Deslocando os espaços do possível.

            O debate a respeito do aborto tem como camada externa o embate entre religião e ciência, tendo em vista que sob a perspectiva religiosa e cientifica existem diferentes definições do conceito de inicio da vida, no entanto a análise do julgado da ADPF 54- pedida pela Confederação Nacional dos Trabalhadores na Saúde, no qual a igreja Universal se manifestou à favor da interrupção da gravidez nos casos de anencefalia, e alguns poucos biólogos e médicos se manifestaram contra findar a gestão nestas mesma condições, nos da indícios de que a camada interna da discussão do aborto sempre é permeada por um problema mais profundo, arraigado e inviabilizado de nossa sociedade: a desigualdade de gêneros.
            As mulheres sofrem uma violência simbólica (e muitas vezes física) da ideologia machista que é dominante na sociedade e crescem sem ter liberdade de escolha sobre o seu corpo. A sexualidade feminina é trata como objeto, servindo para a procriação ou satisfação da sexualidade masculina, consequentemente a mulher não tem direito a escolha em prosseguir com uma gestação ou não.
            Em nosso país o aborto é criminalizado, sendo considerado um crime que atenta contra a vida. Na pratica a criminalização do aborto é mais uma lei penal que só pune quem é pobre, a criminalização do aborto não impede que milhares de abortos ocorram todos os anos, e que mulheres pobres - que não tem acesso a nenhum apoio psicológico e médico - morram todos os dias em clínicas clandestinas ou com remédios ilegais. A lei pune a mulher que comete o aborto, como se não bastasse à punição que a mulheres recebem da família, da igreja, sociedade e muitas vezes delas mesmas (afinal se trata de um procedimento fisicamente e psicologicamente traumático), mascarando quais são as verdadeiras implicações que envolvem o aborto.
            A descriminalização e a legalização do aborto - que é criminalizado no papel, mas não promove nenhum efeito pratico e banaliza o Direito Penal - trariam mudanças na maneira como o aborto é tratado na sociedade, é possível pontuar que a legalização transladaria o aborto da esfera penal para a esfera de politicas pública de saúde, desse modo campanhas de prevenção seriam intensificadas e caso uma gestação indesejada ocorresse, a mulher teria a liberdade de escolha e a assistência médica necessária.
            A decisão proferida recentemente pelo Ministro Barroso e o julgamento da ADPF 54 (que permitiu a interrupção da gravidez nos casos anencefalia) demostram que o Direito está sendo utilizado como instrumento de emancipação, apesar do longo caminho para alcança a igualdade de gênero, essas decisões são pequenos passos que os movimentos feministas conquistaram dentro dos espaços dos possíveis, descritos na obra do pensador Pierre Bordieu.
            Bordieu fala em sua obra da violência simbólica que um grupo dominante submete outra classe, que analogamente pode ser observado na criminalização do aborto, os valores dominantes (machismos e desigualdade de gênero ) da burguesia cristã e patriarcal são utilizados para submissão das classes mais pobres e submissão das mulheres que sofrem a violência simbólica ao ter seu direito de liberdade cerceado.

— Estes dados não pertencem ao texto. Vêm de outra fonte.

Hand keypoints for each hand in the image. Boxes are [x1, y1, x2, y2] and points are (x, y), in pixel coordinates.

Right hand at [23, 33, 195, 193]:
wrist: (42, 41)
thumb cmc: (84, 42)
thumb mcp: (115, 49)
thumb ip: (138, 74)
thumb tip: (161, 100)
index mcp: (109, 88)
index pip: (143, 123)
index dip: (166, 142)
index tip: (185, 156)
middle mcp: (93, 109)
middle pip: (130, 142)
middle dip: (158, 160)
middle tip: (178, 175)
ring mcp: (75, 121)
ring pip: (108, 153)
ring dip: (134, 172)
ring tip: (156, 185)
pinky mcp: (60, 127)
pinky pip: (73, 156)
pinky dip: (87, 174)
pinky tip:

            A criminalização do aborto – até em casos como da ADPF – é um exemplo da instrumentalização do Direito descrito na obra de Bordieu, e até os votos do julgado apresentam o formalismo e os limites impostos pelo Direito supostamente neutro. No entanto é nos espaços do possível que a luta feminista ganha visibilidade, pois Bordieu afirma que no texto jurídico estão em jogo lutas, e a leitura ( hermenêutica ) é uma maneira de apropriação da força simbólica que nele se encontra em estado potencial.
            Essa força simbólica potencial se encontra em elementos como a dignidade da pessoa humana, o principio da legalidade,  a liberdade e autônima de vontade e o direito a saúde, presentes na constituição e utilizados pelo STF para julgar procedente a ADPF.

            No entanto essa visão de Bourdie pode ser criticada por ser muito pessimista ao limitar os ganhos dos movimentos sociais ao formalismo e instrumentalismo do Direito. As decisões do STF a respeito das cotas, casamento homoafetivo e aborto de anencefálicos, demostram que as mudanças sociais estão ocorrendo em uma velocidade que não era prevista e aos poucos deslocam os limites dos espaços do possível para lugares que não eram imaginados.